Challenges of long-context LLMs for RAG: With larger context windows, LLMs might be able to perform retrieval and reasoning on their own, making RAG seem redundant.
Experiment with GPT-4: An experiment was conducted where GPT-4 was asked to retrieve and reason over multiple facts (needles) placed at different locations within a 120,000 token context window. The results showed that GPT-4 performed worse on retrieving needles placed earlier in the context window, suggesting that recent information is more easily accessible to the LLM.
Future of RAG: The presenter argues that RAG will remain important even with long-context LLMs. Here are some of the reasons why:
Focus on full documents: Instead of chunking documents into smaller pieces, future RAG systems might work with full documents.

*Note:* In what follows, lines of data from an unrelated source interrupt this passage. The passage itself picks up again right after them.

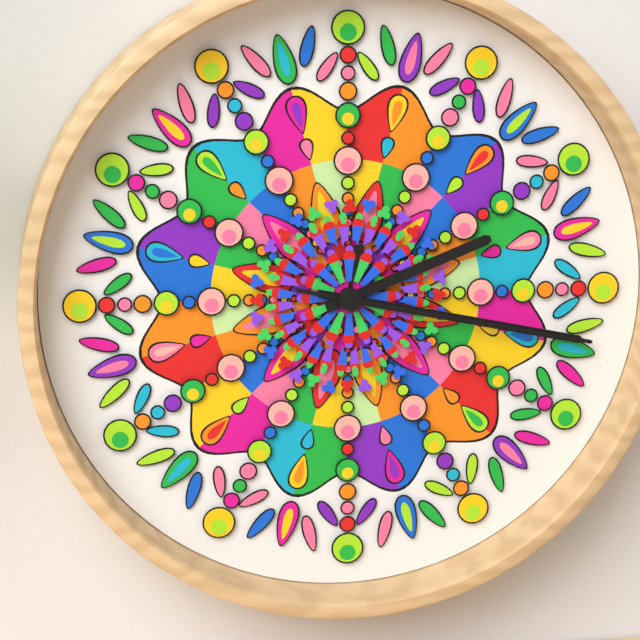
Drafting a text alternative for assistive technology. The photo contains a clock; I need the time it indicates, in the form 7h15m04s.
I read 2h17m17s
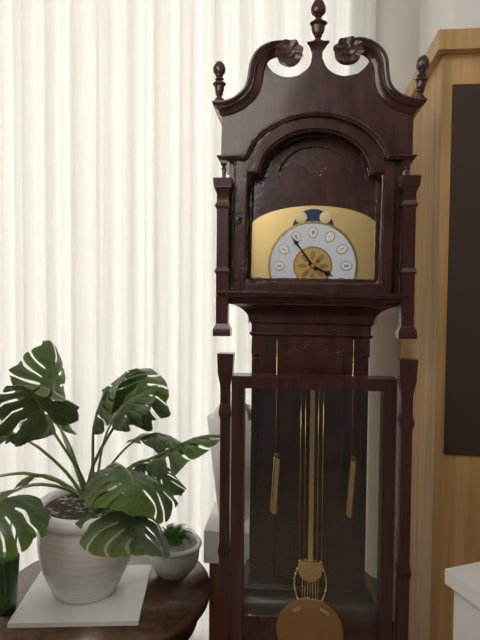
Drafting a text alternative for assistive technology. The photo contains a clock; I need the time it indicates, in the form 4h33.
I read 3h54
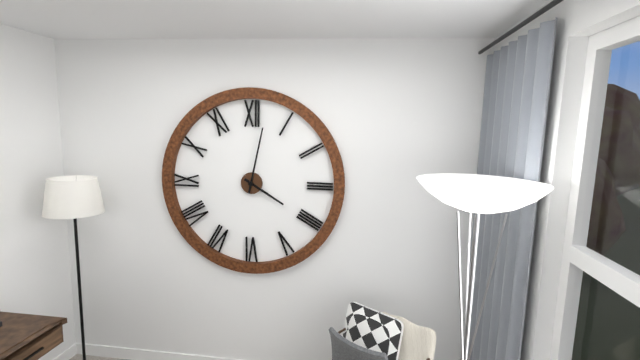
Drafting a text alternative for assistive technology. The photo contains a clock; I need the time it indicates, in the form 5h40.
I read 4h02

Multi-representation indexing: This technique involves creating multiple representations (e.g., summaries) of a document and indexing them for retrieval.
Hierarchical indexing: This technique involves clustering documents and creating summaries at different levels of granularity, allowing the system to efficiently find relevant information.
Reasoning in retrieval and generation: Future RAG systems might incorporate reasoning throughout the process, including pre-retrieval (query analysis), retrieval (grading retrieved documents), and post-retrieval (grading generated responses).
Overall, the talk suggests that RAG will evolve to adapt to the capabilities of long-context LLMs and play an important role in future information retrieval systems.